Back at the AIDS Center, Davydova said educating people about what HIV is and how it can be transmitted and how it cannot has to be Russia's most crucial task. The authorities do not have the resources to treat even a fraction of those already ill. Out of St. Petersburg's 17,000 officially registered HIV patients, only 100 are currently receiving expensive antiretroviral therapy, which helps postpone the onset of AIDS. Davydova's staff frequently visit schools and have prepared a range of study materials, from brochures to computer programs aimed at different age groups.

The reason is simple. "Most of those infected in St. Petersburg are under 30 years of age -- under 30, young people between the ages of 15 and 30," Davydova said.

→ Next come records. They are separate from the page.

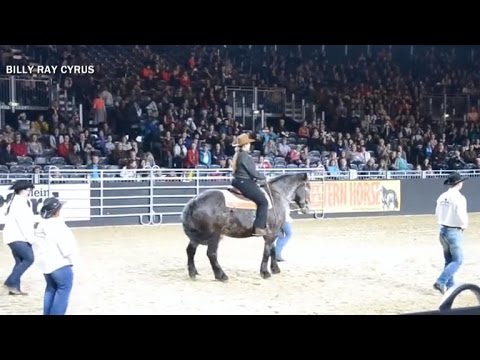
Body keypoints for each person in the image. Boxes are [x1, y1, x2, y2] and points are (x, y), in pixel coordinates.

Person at [33, 197, 78, 315]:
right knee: (63, 290)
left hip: (45, 263)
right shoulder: (57, 224)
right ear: (56, 210)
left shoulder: (42, 224)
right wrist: (71, 258)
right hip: (59, 263)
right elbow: (65, 245)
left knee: (51, 289)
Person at [433, 172, 469, 294]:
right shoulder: (459, 197)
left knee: (449, 260)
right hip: (454, 230)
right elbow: (461, 215)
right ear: (458, 183)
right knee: (458, 260)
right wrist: (464, 225)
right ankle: (441, 281)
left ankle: (450, 285)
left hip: (442, 230)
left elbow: (437, 212)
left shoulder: (442, 196)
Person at [2, 180, 36, 295]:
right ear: (22, 190)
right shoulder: (19, 203)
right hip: (17, 236)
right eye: (28, 189)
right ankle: (11, 281)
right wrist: (30, 239)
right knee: (29, 258)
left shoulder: (18, 201)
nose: (30, 191)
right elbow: (23, 223)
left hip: (14, 236)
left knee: (19, 262)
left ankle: (15, 289)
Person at [231, 133, 269, 236]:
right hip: (244, 181)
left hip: (238, 180)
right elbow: (252, 172)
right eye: (248, 144)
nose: (249, 145)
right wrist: (263, 177)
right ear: (245, 145)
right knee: (263, 202)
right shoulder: (245, 156)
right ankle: (259, 227)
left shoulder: (238, 155)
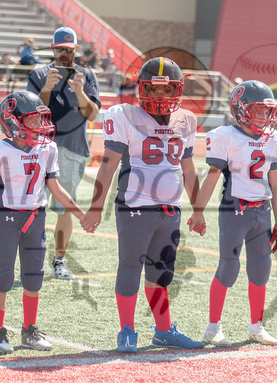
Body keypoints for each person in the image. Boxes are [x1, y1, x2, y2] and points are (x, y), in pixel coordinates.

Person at [80, 57, 205, 352]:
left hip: (170, 209)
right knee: (129, 269)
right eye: (153, 89)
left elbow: (188, 169)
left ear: (178, 90)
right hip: (135, 206)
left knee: (160, 275)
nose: (159, 96)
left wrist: (198, 208)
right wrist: (96, 207)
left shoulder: (186, 119)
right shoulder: (123, 115)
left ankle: (163, 331)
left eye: (166, 90)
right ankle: (126, 330)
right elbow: (108, 165)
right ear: (141, 89)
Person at [0, 91, 85, 354]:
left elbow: (56, 189)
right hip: (7, 218)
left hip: (36, 218)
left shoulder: (47, 148)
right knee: (3, 276)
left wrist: (82, 215)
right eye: (34, 120)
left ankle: (29, 329)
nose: (41, 126)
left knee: (34, 278)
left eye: (40, 119)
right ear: (13, 122)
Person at [188, 80, 277, 347]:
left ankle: (256, 327)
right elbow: (211, 178)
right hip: (235, 209)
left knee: (261, 269)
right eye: (259, 110)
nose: (265, 116)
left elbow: (275, 185)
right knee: (229, 268)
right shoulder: (224, 135)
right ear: (241, 109)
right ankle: (212, 328)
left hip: (262, 212)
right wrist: (198, 212)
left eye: (268, 111)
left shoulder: (274, 139)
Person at [27, 27, 101, 280]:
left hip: (71, 149)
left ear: (75, 50)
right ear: (53, 49)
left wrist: (80, 92)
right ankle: (32, 260)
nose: (64, 54)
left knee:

But so far, the message does not seem to be getting across to those at risk. "We examined the behavior characteristics of people who come to our anonymous testing unit after a five-year interval. The first study was conducted in 1997, when there was still no mass epidemic. And the second study was conducted in 2001, when we were already dealing with an epidemic. What we determined was that these people did not change their behavior in the slightest. We surveyed 2,000 people who came to be tested -- it's quite a large sample -- and neither the men nor the women had changed their high-risk behavior," Davydova said.

Nor, it seems, has the Russian government, which reduced national spending on AIDS and HIV last year from an already paltry $6 million to $5 million.

Russian society has yet to acknowledge that it is facing a crisis with HIV. And people have not been receptive to measures such as needle-exchange programs, which have been proven to cut HIV infection rates among drug addicts and, by extension, the general population in other countries. One such pilot program, sponsored by the French nongovernmental organization Medecins du Monde (Doctors of the World) came to an abrupt halt after mini-buses used to transport clean needles to addicts were set on fire.

Unlike in the United States or South Africa, no famous personalities have taken up the cause of AIDS in Russia. President Vladimir Putin has never devoted a speech to the disease. If nothing is done, within eight years, the World Bank estimates that at minimum, 2 percent of the Russian population will be infected with HIV. Hundreds of thousands of people will have developed full-blown AIDS. Several thousand of them will be dying each month -- the victims of a silent, but very potent killer.